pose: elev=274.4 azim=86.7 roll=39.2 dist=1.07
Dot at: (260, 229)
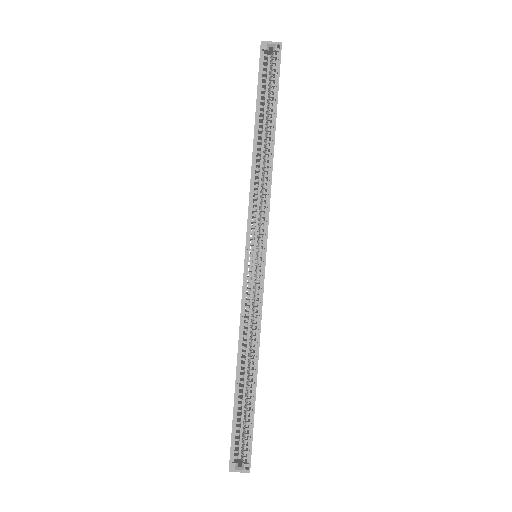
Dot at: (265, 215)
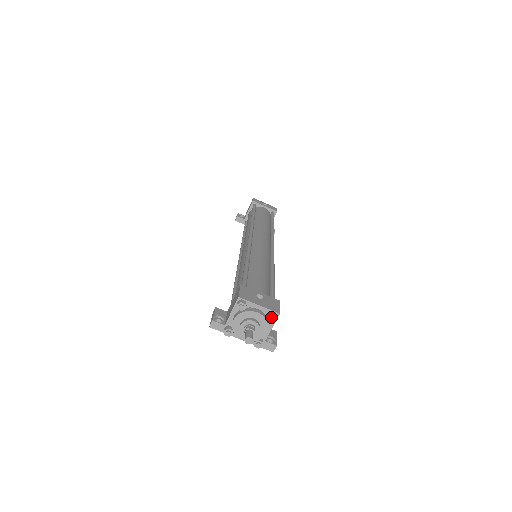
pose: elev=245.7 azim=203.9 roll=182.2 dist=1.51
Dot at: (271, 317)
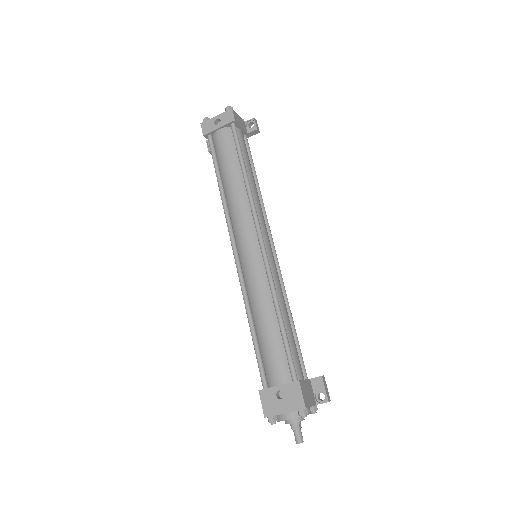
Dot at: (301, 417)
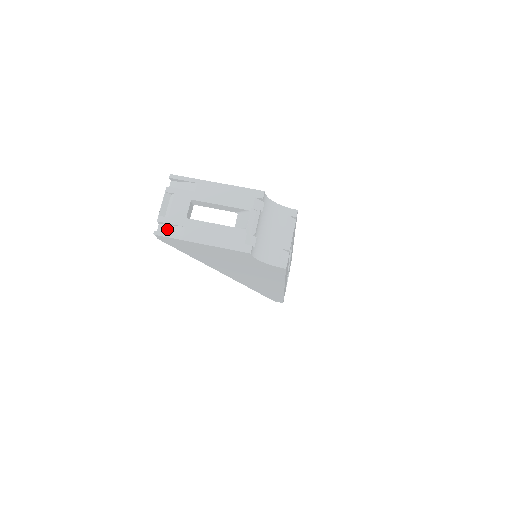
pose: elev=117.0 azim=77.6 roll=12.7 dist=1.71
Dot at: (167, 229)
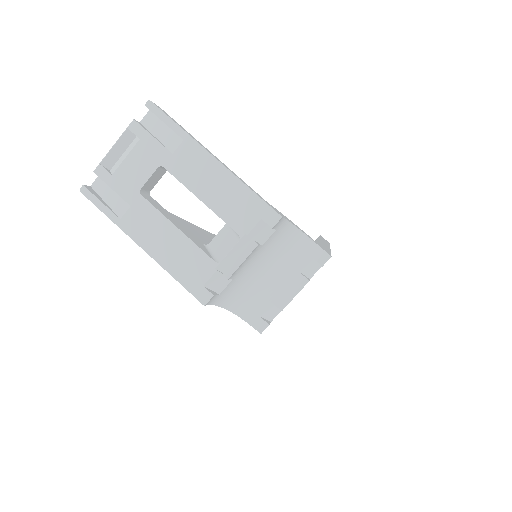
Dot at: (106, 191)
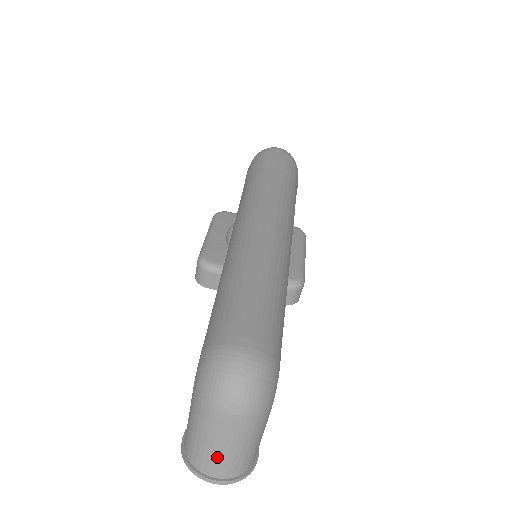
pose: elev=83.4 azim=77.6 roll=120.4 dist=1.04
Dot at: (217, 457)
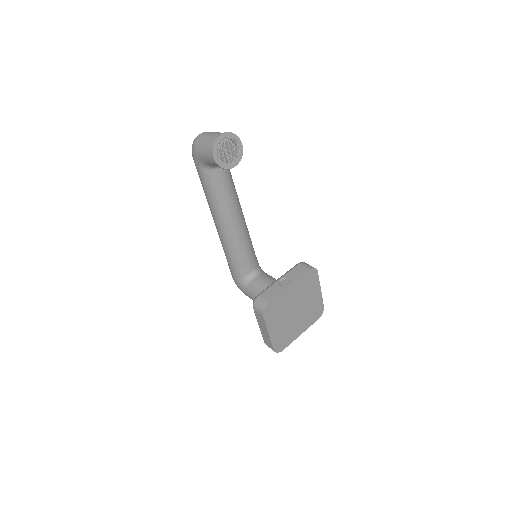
* * *
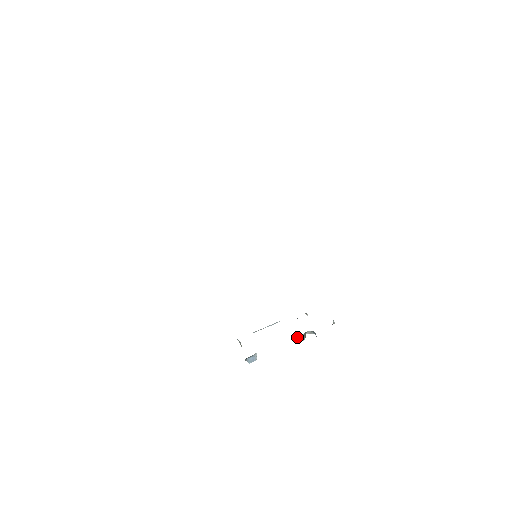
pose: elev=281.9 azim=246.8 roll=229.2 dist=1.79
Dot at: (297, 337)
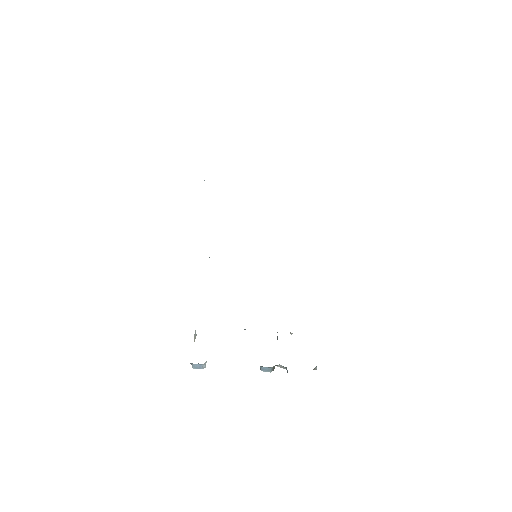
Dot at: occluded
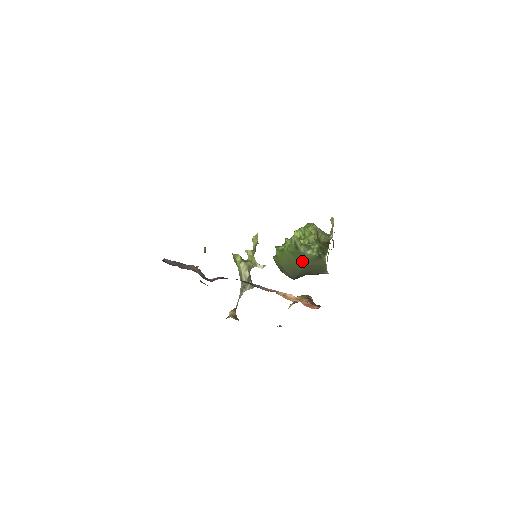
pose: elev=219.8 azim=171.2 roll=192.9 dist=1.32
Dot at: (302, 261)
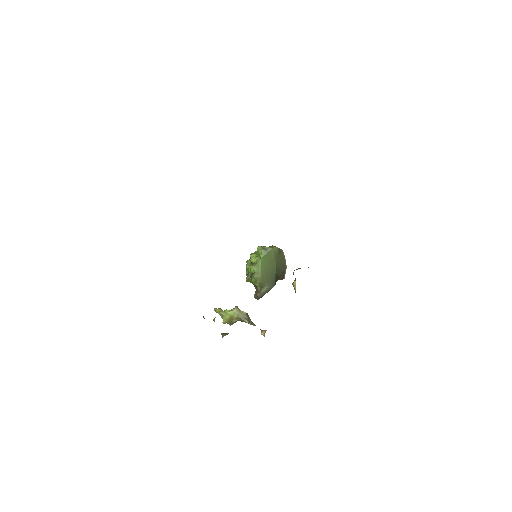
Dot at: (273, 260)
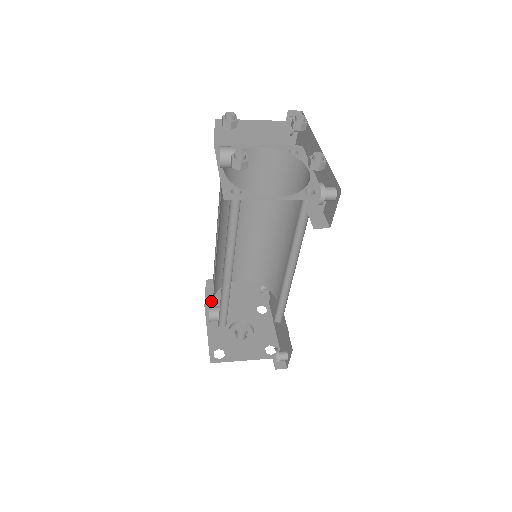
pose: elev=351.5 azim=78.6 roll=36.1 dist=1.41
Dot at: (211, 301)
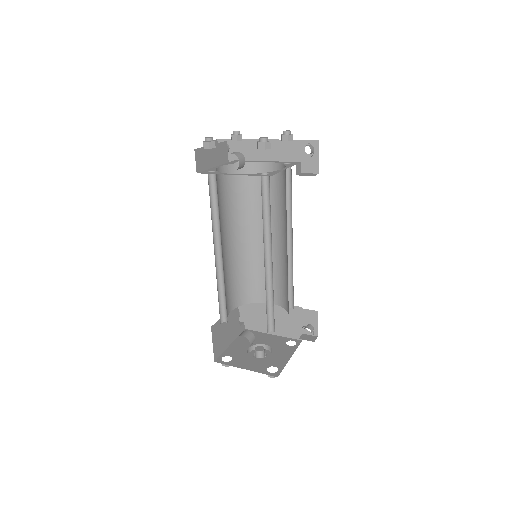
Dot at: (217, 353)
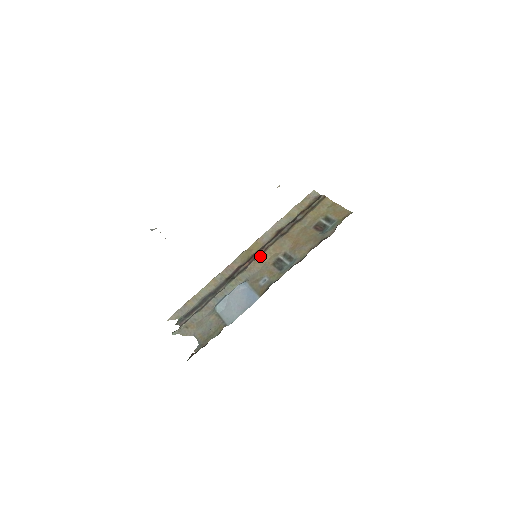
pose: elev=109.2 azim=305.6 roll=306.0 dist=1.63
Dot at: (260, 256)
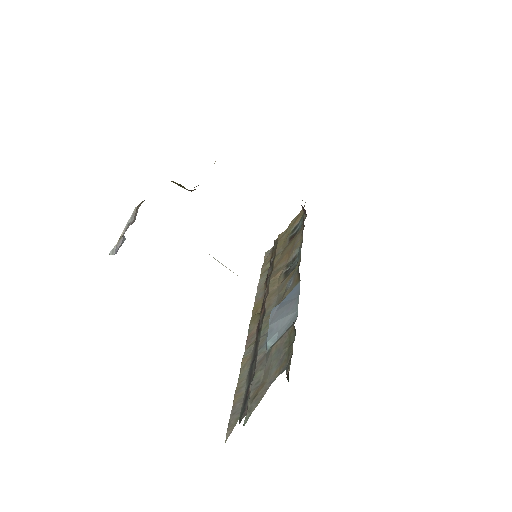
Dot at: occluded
---
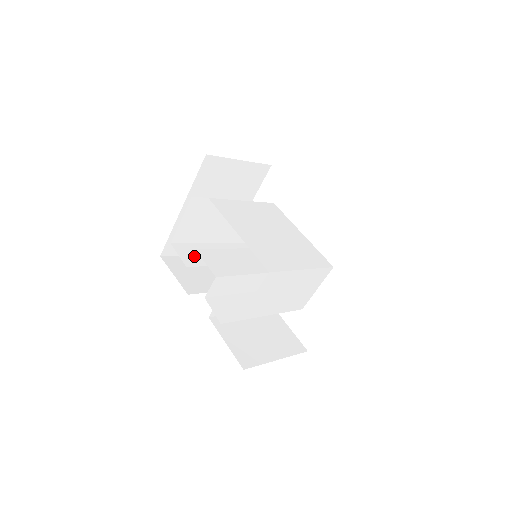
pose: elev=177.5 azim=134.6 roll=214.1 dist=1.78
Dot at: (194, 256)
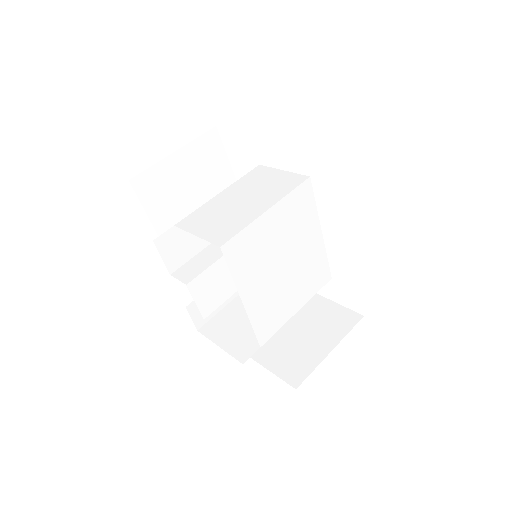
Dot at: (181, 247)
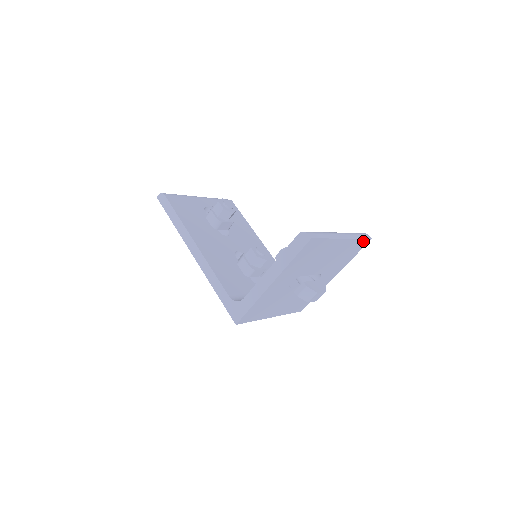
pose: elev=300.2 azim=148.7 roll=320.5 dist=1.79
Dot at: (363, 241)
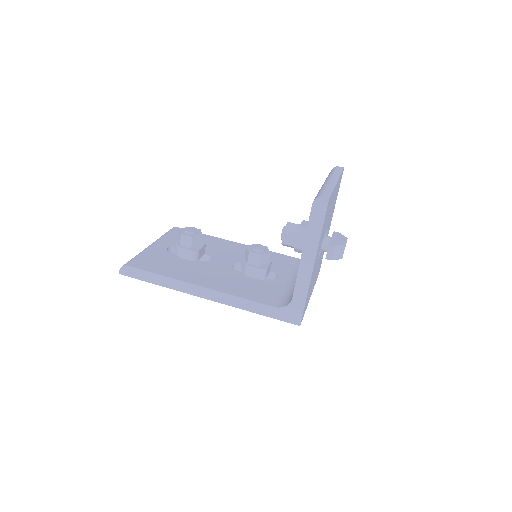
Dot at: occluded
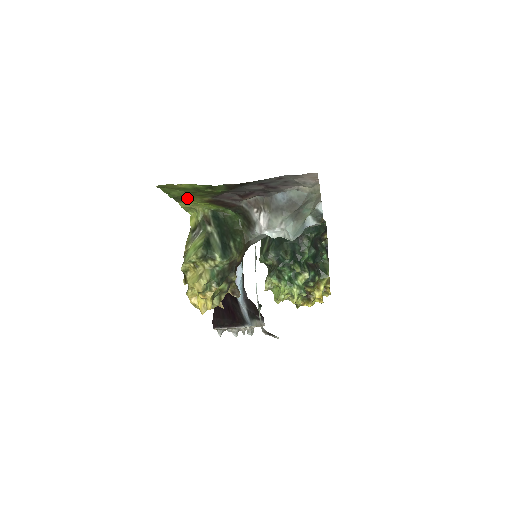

Given problem | Render as a numbered list everything in the material from the line containing "pose: elev=274.4 azim=86.7" down to the line containing "Dot at: (106, 191)", both lines included. Omit blank lines and leave out the pictures.

Output below |
1. pose: elev=274.4 azim=86.7 roll=39.2 dist=1.07
2. Dot at: (260, 229)
3. Dot at: (265, 215)
4. pose: elev=245.7 azim=203.9 roll=182.2 dist=1.51
5. Dot at: (271, 317)
6. Dot at: (301, 417)
7. pose: elev=117.0 azim=77.6 roll=12.7 dist=1.71
8. Dot at: (167, 229)
9. Dot at: (106, 191)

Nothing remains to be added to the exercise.